Let x0 of type ι be given.
Apply unknownprop_1fe1f9b87156c35e13519655d4a61e2c6dea7ba3e9716ca13f2c1f009fc9c17d with
x0,
λ x1 x2 . or (and (x1 = 4a7ef..) (x2 = x0)) (∃ x3 x4 . and (and (x1 = 4ae4a.. x3) (x2 = prim3 x4)) (aa8d2.. x3 x0 x4)) leaving 2 subgoals.
Apply orIL with
and (4a7ef.. = 4a7ef..) (x0 = x0),
∃ x1 x2 . and (and (4a7ef.. = 4ae4a.. x1) (x0 = prim3 x2)) (aa8d2.. x1 x0 x2).
Apply andI with
4a7ef.. = 4a7ef..,
x0 = x0 leaving 2 subgoals.
Let x1 of type ι → ι → ο be given.
The subproof is completed by applying H0.

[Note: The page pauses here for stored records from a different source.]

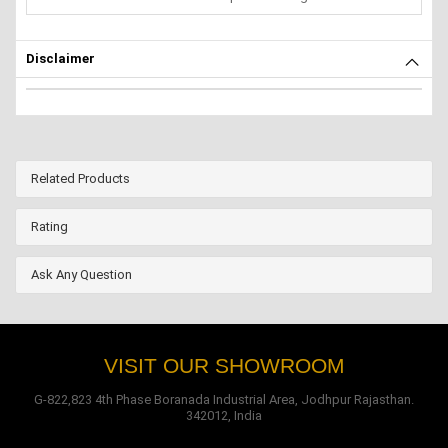
Disclaimer
Related Products
Rating
Ask Any Question
VISIT OUR SHOWROOM
G-822,823 4th Phase Boranada Industrial Area, Jodhpur Rajasthan.
342012, India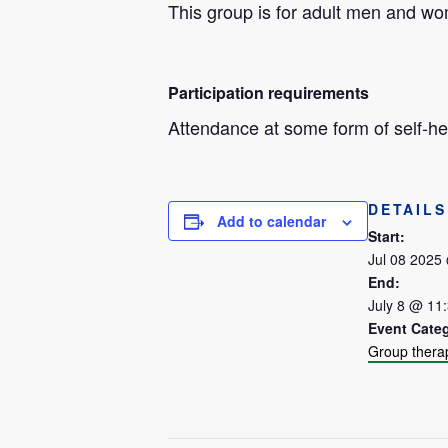
This group is for adult men and w
Participation requirements
Attendance at some form of self-hel
DETAILS
Add to calendar
Start:
Jul 08 2025
End:
July 8 @ 11
Event Cate
Group thera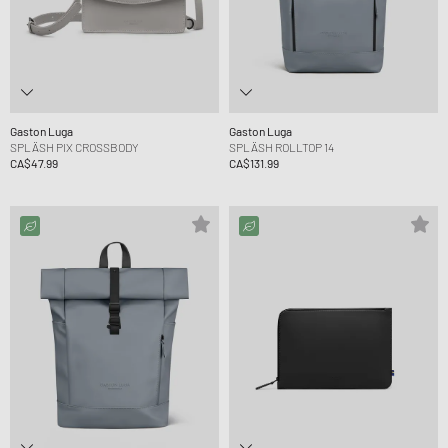
Gaston Luga
Gaston Luga
SPLÄSH PIX CROSSBODY
SPLÄSH ROLLTOP 14
CA$47.99
CA$131.99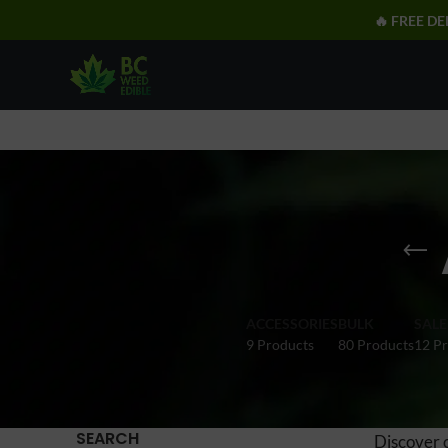
🔥 FREE DE
ACCESSORIES
BULK
SALE
9 Products
80 Products
12 P
SEARCH
Discover 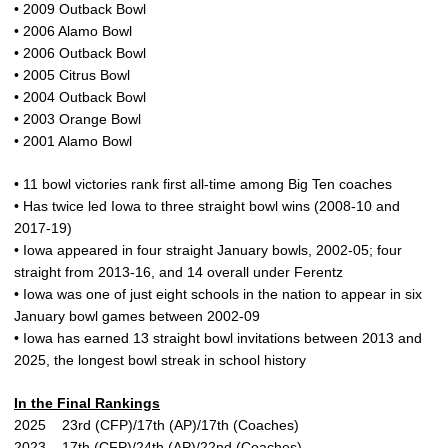
• 2009 Outback Bowl
• 2006 Alamo Bowl
• 2006 Outback Bowl
• 2005 Citrus Bowl
• 2004 Outback Bowl
• 2003 Orange Bowl
• 2001 Alamo Bowl
• 11 bowl victories rank first all-time among Big Ten coaches
• Has twice led Iowa to three straight bowl wins (2008-10 and
2017-19)
• Iowa appeared in four straight January bowls, 2002-05; four
straight from 2013-16, and 14 overall under Ferentz
• Iowa was one of just eight schools in the nation to appear in six
January bowl games between 2002-09
• Iowa has earned 13 straight bowl invitations between 2013 and
2025, the longest bowl streak in school history
In the Final Rankings
2025 23rd (CFP)/17th (AP)/17th (Coaches)
2023 17th (CFP)/24th (AP)/22nd (Coaches)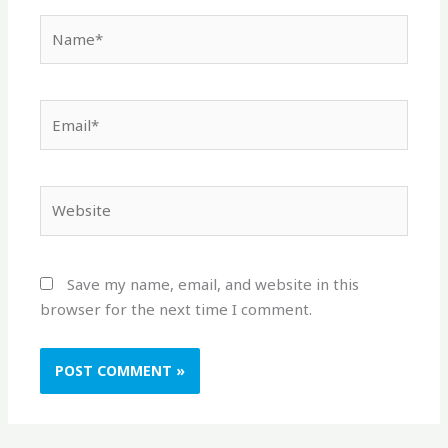
Name*
Email*
Website
Save my name, email, and website in this
browser for the next time I comment.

Let x1 of type ι → ι → ο be given.
Assume H0: x1 x0 x0.
The subproof is completed by applying H0.
Let x1 of type ι be given.
Let x2 of type ι be given.
Apply orIR with
and (4ae4a.. x1 = 4a7ef..) (prim3 x2 = x0),
∃ x3 x4 . and (and (4ae4a.. x1 = 4ae4a.. x3) (prim3 x2 = prim3 x4)) (aa8d2.. x3 x0 x4).
Let x3 of type ο be given.
Apply H3 with
x1.
Let x4 of type ο be given.
Apply H4 with
x2.
Apply and3I with
4ae4a.. x1 = 4ae4a.. x1,
prim3 x2 = prim3 x2,
aa8d2.. x1 x0 x2 leaving 3 subgoals.
Let x5 of type ι → ι → ο be given.
The subproof is completed by applying H5.
Let x5 of type ι → ι → ο be given.
The subproof is completed by applying H5.
The subproof is completed by applying H1.